This year, we continue to explore our relationship to the land with the theme, Piliʻāina – to have kinship with the land. Pili means to have a personal connection to or close relationship with someone or something. Hoapili means close or dear friend. All relationships need nurturing and attention. So how are you nurturing your pilina (connection) to the land? When was the last time you went hiking on a trail or walked and witnessed the wonder of our living reefs? It’s inspired by cliché, but when’s the last time you stopped to smell the flowers? Have you made a lei recently after picking the blossoms yourself? To be piliʻāina, you have to be in the land. You have to huli ka lima i lalo – your hands must be physically connecting with the flora and with the earth. Now that the world has reopened, it’s time for us to reconnect in old and new ways with the land. Instead of you leaving your mark, get out, explore, and appreciate the beauty of our world and let it leave its mark on you. Let’s pledge this year to rediscover and use traditional place names. Names like Lēʻahi, the traditional name for Diamond Head. Lēʻahi is a contraction of Laeʻahi (brow of the tuna). If you look at the profile of Lēʻahi, you can see how it got its name. Let’s also revisit the stories connected to these places, celebrating the associated wind names, rain names, mele (songs/poetry), and hula (dances). The lyrics of the mele, Lēʻahi, by Mary Pulaʻa Robins & John Noble tell a lovely story: “… Hōkū kau ʻale kai aʻo Māmala…,” “…Rising star of Māmala…” Māmala is the traditional name of Honolulu Habor, named in honor of a shark woman who dwelled in those waters. Knowing and using these traditional place names and their mele help us to deepen our pilina to the land. Do you know the traditional name of the land where you live? Do you know a mele and hula associated with this place? 2023 is our year to know, to sing, and to dance about the land.

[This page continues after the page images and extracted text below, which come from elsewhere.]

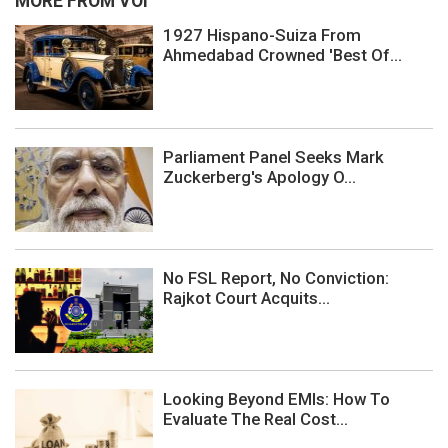
MORE FROM VOI
1927 Hispano-Suiza From
Ahmedabad Crowned 'Best Of...
Parliament Panel Seeks Mark
Zuckerberg's Apology O...
No FSL Report, No Conviction:
Rajkot Court Acquits...
Looking Beyond EMIs: How To
Evaluate The Real Cost...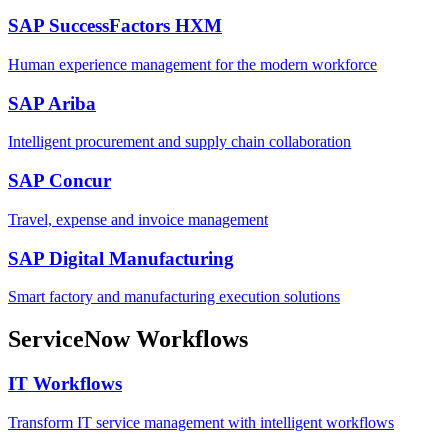
SAP SuccessFactors HXM
Human experience management for the modern workforce
SAP Ariba
Intelligent procurement and supply chain collaboration
SAP Concur
Travel, expense and invoice management
SAP Digital Manufacturing
Smart factory and manufacturing execution solutions
ServiceNow Workflows
IT Workflows
Transform IT service management with intelligent workflows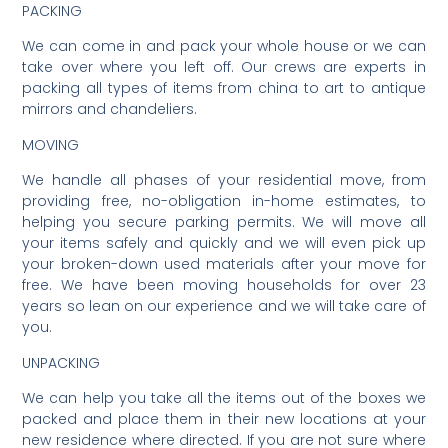
PACKING
We can come in and pack your whole house or we can
take over where you left off. Our crews are experts in
packing all types of items from china to art to antique
mirrors and chandeliers.
MOVING
We handle all phases of your residential move, from
providing free, no-obligation in-home estimates, to
helping you secure parking permits. We will move all
your items safely and quickly and we will even pick up
your broken-down used materials after your move for
free. We have been moving households for over 23
years so lean on our experience and we will take care of
you.
UNPACKING
We can help you take all the items out of the boxes we
packed and place them in their new locations at your
new residence where directed. If you are not sure where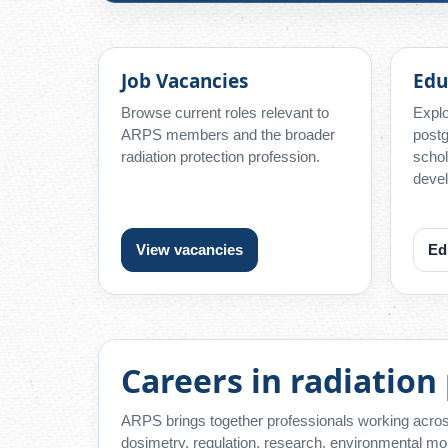
Job Vacancies
Edu
Browse current roles relevant to
Explo
ARPS members and the broader
postg
radiation protection profession.
schol
devel
View vacancies
Ed
Careers in radiation
ARPS brings together professionals working across
dosimetry, regulation, research, environmental mon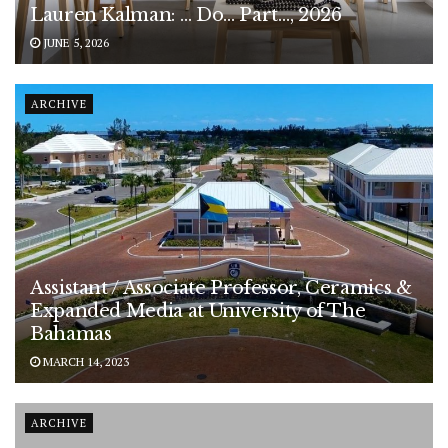
Lauren Kalman: … Do… Part…, 2026
JUNE 5, 2026
ARCHIVE
Assistant / Associate Professor, Ceramics &
Expanded Media at University of The
Bahamas
MARCH 14, 2023
ARCHIVE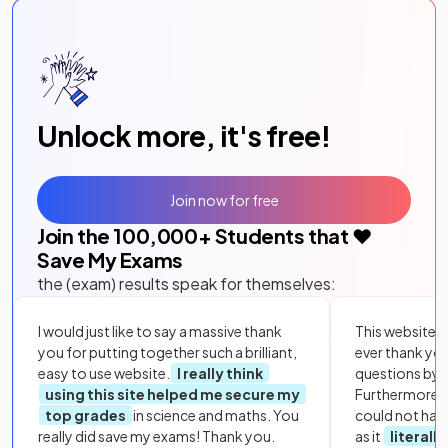
Unlock more, it's free!
Join now for free
Join the
100,000
+ Students that ❤️
Save My Exams
the (exam) results speak for themselves:
I would just like to say a massive thank
This website i
you for putting together such a brilliant,
ever thank yo
easy to use website.
I really think
questions by to
using this site helped me secure my
Furthermore, 
top grades
in science and maths. You
could not hav
really did save my exams! Thank you.
as it
literall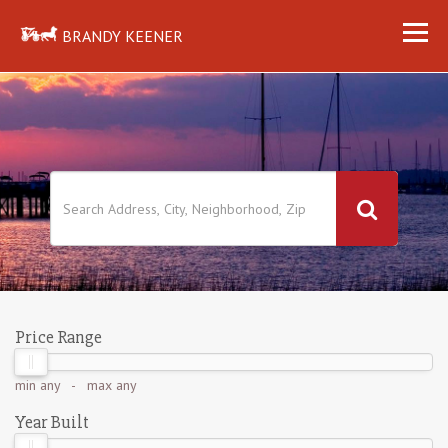
BRANDY KEENER
Price Range
min
any
- max
any
Year Built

Saturday. Sept. 9, 2023 | 4 – 6 p.m.
Location to be announced
Accompanied by hula, chant and pageantry, the Royal Court is introduced to kick off Aloha Festivals.
Saturday, Sept. 23, 2023 | 6 – 9:30 p.m.
Location: Kalākaua Avenue
The Waikīkī Ho‘olaule‘a is Hawai‘i’s largest annual block party featuring local food, music and entertainment.
Saturday, Sept. 30, 2023 | 9 a.m. – 12 p.m.
Location: from Ala Moana Park through Kalākaua Avenue to Kapi‘olani Park
Witness a colorful procession of horseback riders, performances and floats covered with Hawaiian flowers.